Segment Start: EXERCISE DATA

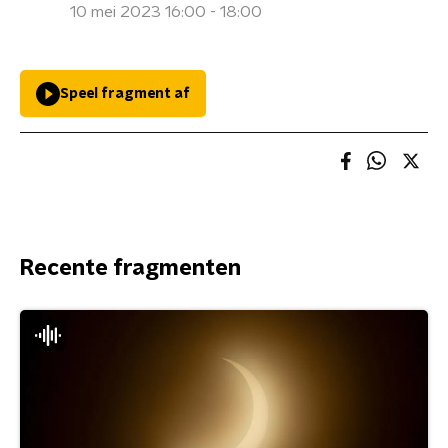
10 mei 2023 16:00 - 18:00
Speel fragment af
Recente fragmenten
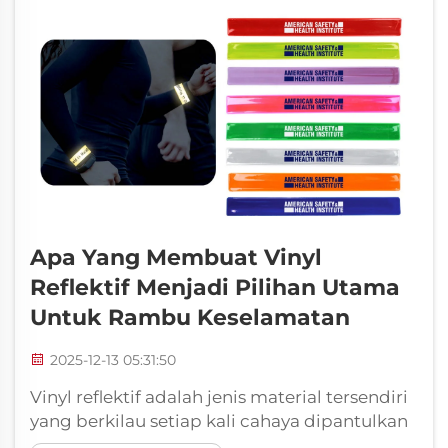
Apa Yang Membuat Vinyl
Reflektif Menjadi Pilihan Utama
Untuk Rambu Keselamatan
2025-12-13 05:31:50
Vinyl reflektif adalah jenis material tersendiri
yang berkilau setiap kali cahaya dipantulkan
darinya. Ketahanan ini juga menjadikannya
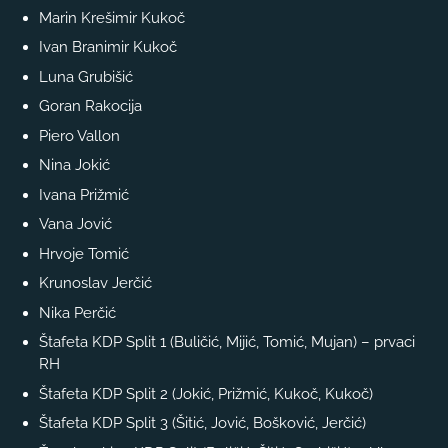
Marin Krešimir Kukoč
Ivan Branimir Kukoč
Luna Grubišić
Goran Rakocija
Piero Vallon
Nina Jokić
Ivana Prižmić
Vana Jović
Hrvoje Tomić
Krunoslav Jerčić
Nika Perčić
Štafeta KDP Split 1 (Buličić, Mijić, Tomić, Mujan) – prvaci
RH
Štafeta KDP Split 2 (Jokić, Prižmić, Kukoč, Kukoč)
Štafeta KDP Split 3 (Šitić, Jović, Bošković, Jerčić)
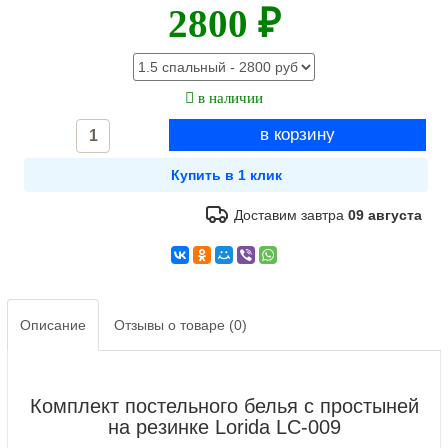
2800 ₽
в наличии
Доставим завтра
09 августа
Описание
Отзывы о товаре (0)
Комплект постельного белья с простыней
на резинке Lorida LC-009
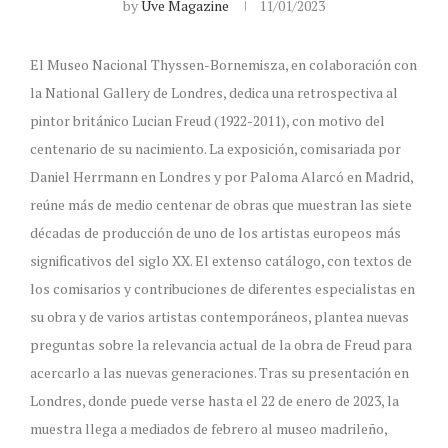
by
Uve Magazine
11/01/2023
El Museo Nacional Thyssen-Bornemisza, en colaboración con
la National Gallery de Londres, dedica una retrospectiva al
pintor británico Lucian Freud (1922-2011), con motivo del
centenario de su nacimiento. La exposición, comisariada por
Daniel Herrmann en Londres y por Paloma Alarcó en Madrid,
reúne más de medio centenar de obras que muestran las siete
décadas de producción de uno de los artistas europeos más
significativos del siglo XX. El extenso catálogo, con textos de
los comisarios y contribuciones de diferentes especialistas en
su obra y de varios artistas contemporáneos, plantea nuevas
preguntas sobre la relevancia actual de la obra de Freud para
acercarlo a las nuevas generaciones. Tras su presentación en
Londres, donde puede verse hasta el 22 de enero de 2023, la
muestra llega a mediados de febrero al museo madrileño,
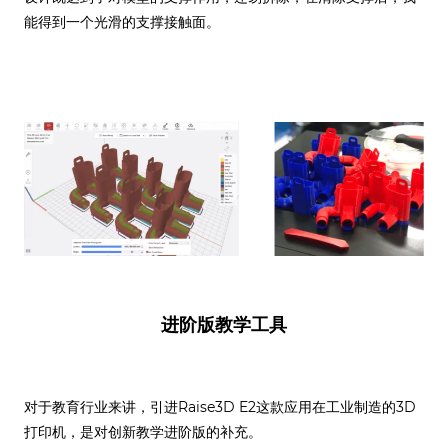
能得到一个光滑的支撑接触面。
进阶版教学工具
对于教育行业来讲，引进Raise3D E2这款应用在工业制造的3D
打印机，是对创新教学进阶版的补充。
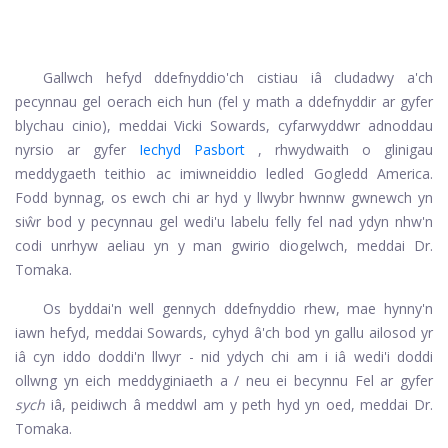
Gallwch hefyd ddefnyddio'ch cistiau iâ cludadwy a'ch
pecynnau gel oerach eich hun (fel y math a ddefnyddir ar gyfer
blychau cinio), meddai Vicki Sowards, cyfarwyddwr adnoddau
nyrsio ar gyfer
Iechyd Pasbort
, rhwydwaith o glinigau
meddygaeth teithio ac imiwneiddio ledled Gogledd America.
Fodd bynnag, os ewch chi ar hyd y llwybr hwnnw gwnewch yn
siŵr bod y pecynnau gel wedi'u labelu felly fel nad ydyn nhw'n
codi unrhyw aeliau yn y man gwirio diogelwch, meddai Dr.
Tomaka.
Os byddai'n well gennych ddefnyddio rhew, mae hynny'n
iawn hefyd, meddai Sowards, cyhyd â'ch bod yn gallu ailosod yr
iâ cyn iddo doddi'n llwyr - nid ydych chi am i iâ wedi'i doddi
ollwng yn eich meddyginiaeth a / neu ei becynnu Fel ar gyfer
sych
iâ, peidiwch â meddwl am y peth hyd yn oed, meddai Dr.
Tomaka.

Segment End: EXERCISE DATA

## INSTRUCTIONS FOR THE TASK
Write out exactly the run of lines above that starts at the line containing "Ivan Branimir Kukoč" and ends at the line containing "décadas de producción". Include both, and leave the pictures out.

## PROBLEM SOLUTION
Ivan Branimir Kukoč
Luna Grubišić
Goran Rakocija
Piero Vallon
Nina Jokić
Ivana Prižmić
Vana Jović
Hrvoje Tomić
Krunoslav Jerčić
Nika Perčić
Štafeta KDP Split 1 (Buličić, Mijić, Tomić, Mujan) – prvaci
RH
Štafeta KDP Split 2 (Jokić, Prižmić, Kukoč, Kukoč)
Štafeta KDP Split 3 (Šitić, Jović, Bošković, Jerčić)
2800 ₽
в наличии
Доставим завтра
09 августа
Описание
Отзывы о товаре (0)
Комплект постельного белья с простыней
на резинке Lorida LC-009
by
Uve Magazine
11/01/2023
El Museo Nacional Thyssen-Bornemisza, en colaboración con
la National Gallery de Londres, dedica una retrospectiva al
pintor británico Lucian Freud (1922-2011), con motivo del
centenario de su nacimiento. La exposición, comisariada por
Daniel Herrmann en Londres y por Paloma Alarcó en Madrid,
reúne más de medio centenar de obras que muestran las siete
décadas de producción de uno de los artistas europeos más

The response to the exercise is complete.